DOCUMENT EXTRACT
------------------------------------------------------------
Deanna asserts that she is qualified to be the starting QB because she has
spent the past 16 years married to Brett while he played QB for the
Packers.

During this period of time, she became familiar with the definition of a
corner blitz, the nickel package, and man-to-man coverage,

So she is now completely comfortable with all the other terminology
involving the Packers offense.

A survey of Packers fans shows that 50% of those polled supported the move.

Does this sounds idiotic and unbelievable or familiar to you?

Hillary Clinton makes the same claims as to why she is qualified to be
President and 50% of Democrats polled agreed.

She has never run a City, County, or State during her “career” of being Bill
Clinton’s wife.

When told Hillary Clinton has experience because she has 8 years in the
White House, my immediate thought was “So has the pastry chef”.

When it comes to running the state department, her biggest achievement was
getting a US Ambassador and 3 other Americans killed by pretending terrorism
had been defeated.





On the other hand, she has more experience than Obama had.

darroll
04-10-2014, 06:23 PM
How qualified is Hillary?It don't matter anymore.
They just vote their party.
------------------------------------------------------------
DATA SHOWN
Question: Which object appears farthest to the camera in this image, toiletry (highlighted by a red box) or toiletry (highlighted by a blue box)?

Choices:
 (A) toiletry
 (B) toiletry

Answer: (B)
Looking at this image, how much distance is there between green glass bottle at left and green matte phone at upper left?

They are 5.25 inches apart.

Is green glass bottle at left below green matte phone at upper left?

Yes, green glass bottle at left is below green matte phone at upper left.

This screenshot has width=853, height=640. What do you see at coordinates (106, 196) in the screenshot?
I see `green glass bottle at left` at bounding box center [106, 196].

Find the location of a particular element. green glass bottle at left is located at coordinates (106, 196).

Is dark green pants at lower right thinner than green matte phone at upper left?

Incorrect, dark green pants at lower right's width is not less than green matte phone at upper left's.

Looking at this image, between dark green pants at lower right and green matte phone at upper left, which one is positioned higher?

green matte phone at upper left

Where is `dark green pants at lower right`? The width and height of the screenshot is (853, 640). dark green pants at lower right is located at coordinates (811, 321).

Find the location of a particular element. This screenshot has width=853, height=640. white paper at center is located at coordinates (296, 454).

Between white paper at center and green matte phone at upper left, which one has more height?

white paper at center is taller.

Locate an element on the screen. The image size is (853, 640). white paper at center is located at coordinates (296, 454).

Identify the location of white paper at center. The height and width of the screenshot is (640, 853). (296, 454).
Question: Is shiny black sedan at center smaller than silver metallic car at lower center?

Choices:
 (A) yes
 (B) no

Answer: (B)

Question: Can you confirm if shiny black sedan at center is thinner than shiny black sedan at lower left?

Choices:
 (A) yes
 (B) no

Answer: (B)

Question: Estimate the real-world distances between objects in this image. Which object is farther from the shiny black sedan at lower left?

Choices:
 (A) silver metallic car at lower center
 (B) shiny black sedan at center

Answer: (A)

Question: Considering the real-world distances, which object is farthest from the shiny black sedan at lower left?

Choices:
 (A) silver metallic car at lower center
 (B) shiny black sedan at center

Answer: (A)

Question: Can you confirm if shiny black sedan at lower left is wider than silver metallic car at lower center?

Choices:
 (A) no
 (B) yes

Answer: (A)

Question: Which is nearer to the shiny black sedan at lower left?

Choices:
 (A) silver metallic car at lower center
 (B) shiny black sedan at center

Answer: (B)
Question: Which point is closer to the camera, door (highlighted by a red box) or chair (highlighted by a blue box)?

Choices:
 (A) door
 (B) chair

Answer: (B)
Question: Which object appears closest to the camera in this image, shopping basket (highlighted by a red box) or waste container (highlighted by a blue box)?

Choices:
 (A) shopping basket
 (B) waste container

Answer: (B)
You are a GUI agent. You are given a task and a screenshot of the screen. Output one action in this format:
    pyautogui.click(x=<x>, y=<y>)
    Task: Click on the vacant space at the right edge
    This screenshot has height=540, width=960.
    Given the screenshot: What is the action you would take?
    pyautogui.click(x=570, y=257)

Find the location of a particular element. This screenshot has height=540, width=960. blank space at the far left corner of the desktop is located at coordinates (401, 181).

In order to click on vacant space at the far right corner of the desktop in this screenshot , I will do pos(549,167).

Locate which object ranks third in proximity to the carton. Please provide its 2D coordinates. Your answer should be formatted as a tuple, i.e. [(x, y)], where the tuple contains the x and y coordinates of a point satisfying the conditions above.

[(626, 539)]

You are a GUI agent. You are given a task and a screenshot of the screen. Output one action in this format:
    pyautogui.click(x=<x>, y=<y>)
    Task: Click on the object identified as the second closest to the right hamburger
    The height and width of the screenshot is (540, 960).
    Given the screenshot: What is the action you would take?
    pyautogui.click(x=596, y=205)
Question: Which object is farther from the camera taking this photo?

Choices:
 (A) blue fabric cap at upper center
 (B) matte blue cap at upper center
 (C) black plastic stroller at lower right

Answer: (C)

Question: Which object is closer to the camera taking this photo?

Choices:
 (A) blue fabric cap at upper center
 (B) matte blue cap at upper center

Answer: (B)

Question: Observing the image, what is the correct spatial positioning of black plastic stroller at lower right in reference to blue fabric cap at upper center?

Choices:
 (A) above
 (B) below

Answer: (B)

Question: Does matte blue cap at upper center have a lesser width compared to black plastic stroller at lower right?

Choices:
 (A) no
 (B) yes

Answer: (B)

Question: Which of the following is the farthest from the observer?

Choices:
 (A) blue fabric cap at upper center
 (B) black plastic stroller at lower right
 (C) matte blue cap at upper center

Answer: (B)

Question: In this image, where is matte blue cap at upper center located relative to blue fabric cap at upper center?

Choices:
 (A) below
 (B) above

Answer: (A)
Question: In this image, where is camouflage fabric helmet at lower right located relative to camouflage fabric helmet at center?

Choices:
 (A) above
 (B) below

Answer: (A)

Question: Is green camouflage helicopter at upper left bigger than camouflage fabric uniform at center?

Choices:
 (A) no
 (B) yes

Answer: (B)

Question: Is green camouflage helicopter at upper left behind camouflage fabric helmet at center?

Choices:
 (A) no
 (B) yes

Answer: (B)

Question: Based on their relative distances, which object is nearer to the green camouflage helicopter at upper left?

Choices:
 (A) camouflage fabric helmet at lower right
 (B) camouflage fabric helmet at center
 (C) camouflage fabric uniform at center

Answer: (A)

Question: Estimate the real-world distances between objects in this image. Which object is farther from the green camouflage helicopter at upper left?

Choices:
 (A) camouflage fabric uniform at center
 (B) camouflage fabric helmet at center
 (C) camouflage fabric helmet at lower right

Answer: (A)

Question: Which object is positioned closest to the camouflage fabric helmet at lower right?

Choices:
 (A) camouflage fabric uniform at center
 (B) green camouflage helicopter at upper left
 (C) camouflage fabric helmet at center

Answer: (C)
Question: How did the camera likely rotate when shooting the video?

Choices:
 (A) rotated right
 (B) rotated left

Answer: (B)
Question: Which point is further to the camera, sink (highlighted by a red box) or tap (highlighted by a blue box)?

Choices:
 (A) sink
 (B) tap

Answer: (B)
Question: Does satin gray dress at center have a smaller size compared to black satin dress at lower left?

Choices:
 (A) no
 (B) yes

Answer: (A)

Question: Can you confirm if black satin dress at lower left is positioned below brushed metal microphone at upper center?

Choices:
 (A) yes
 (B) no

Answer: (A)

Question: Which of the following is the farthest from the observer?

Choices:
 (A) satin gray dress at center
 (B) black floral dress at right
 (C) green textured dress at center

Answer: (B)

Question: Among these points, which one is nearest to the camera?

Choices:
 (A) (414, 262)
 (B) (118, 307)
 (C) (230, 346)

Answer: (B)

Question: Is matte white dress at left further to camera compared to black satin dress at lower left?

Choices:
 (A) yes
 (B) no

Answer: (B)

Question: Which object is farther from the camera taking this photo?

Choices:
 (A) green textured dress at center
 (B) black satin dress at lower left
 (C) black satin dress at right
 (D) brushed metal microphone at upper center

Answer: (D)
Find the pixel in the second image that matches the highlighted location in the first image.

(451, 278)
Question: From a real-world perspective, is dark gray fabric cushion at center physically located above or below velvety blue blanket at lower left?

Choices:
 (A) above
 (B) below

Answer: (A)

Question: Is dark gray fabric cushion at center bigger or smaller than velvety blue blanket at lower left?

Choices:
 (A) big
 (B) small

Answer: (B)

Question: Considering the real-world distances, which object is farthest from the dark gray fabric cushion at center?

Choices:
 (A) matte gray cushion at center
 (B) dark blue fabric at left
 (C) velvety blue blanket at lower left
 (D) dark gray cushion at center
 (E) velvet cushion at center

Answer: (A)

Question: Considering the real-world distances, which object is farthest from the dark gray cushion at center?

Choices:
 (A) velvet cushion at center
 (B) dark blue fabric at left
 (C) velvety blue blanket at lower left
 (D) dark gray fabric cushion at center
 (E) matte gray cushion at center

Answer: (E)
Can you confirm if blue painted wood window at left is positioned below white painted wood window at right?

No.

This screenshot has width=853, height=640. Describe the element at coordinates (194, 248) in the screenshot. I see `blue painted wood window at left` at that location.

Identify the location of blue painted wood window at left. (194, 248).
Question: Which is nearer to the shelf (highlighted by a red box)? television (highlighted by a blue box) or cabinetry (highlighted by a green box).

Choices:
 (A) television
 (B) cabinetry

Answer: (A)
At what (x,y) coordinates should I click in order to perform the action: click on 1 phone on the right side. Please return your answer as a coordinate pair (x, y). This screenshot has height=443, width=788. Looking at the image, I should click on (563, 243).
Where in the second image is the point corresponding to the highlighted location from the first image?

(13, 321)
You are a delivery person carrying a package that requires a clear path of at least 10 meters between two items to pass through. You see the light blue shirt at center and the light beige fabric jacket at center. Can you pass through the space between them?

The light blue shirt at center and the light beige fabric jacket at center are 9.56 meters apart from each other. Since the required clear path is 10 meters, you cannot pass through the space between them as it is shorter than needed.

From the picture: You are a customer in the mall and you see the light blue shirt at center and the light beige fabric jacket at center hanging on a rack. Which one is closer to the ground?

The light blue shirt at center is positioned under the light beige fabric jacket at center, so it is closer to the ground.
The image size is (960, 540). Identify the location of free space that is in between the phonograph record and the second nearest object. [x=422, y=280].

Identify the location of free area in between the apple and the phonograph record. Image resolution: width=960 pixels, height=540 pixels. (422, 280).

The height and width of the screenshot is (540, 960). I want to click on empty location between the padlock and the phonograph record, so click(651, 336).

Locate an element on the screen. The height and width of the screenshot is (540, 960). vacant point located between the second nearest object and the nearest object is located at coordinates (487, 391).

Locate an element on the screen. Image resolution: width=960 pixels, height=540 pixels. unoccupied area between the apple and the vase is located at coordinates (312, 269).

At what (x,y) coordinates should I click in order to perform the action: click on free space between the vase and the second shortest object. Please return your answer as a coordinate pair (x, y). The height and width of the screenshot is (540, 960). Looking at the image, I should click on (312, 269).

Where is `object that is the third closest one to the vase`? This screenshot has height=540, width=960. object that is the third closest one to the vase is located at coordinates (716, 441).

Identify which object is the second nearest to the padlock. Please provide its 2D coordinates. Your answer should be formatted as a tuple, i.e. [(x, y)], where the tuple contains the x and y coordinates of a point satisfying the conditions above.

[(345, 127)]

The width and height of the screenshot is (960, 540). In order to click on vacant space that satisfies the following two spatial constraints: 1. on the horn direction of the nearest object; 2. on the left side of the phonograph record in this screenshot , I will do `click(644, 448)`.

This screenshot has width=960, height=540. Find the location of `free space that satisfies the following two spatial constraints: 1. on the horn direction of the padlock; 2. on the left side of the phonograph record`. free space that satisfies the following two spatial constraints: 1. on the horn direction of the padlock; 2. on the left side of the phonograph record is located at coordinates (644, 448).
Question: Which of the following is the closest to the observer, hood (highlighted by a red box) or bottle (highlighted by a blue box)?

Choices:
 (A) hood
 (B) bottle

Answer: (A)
------------------------------------------------------------
Answer these about the forum post:
1. How many years does the post say Deanna has been married to Brett?
2. What share of polled Packers fans supported the move?
3. What username appears above the date 04-10-2014?
You won't need the items for this.

1. 16 years
2. 50%
3. darroll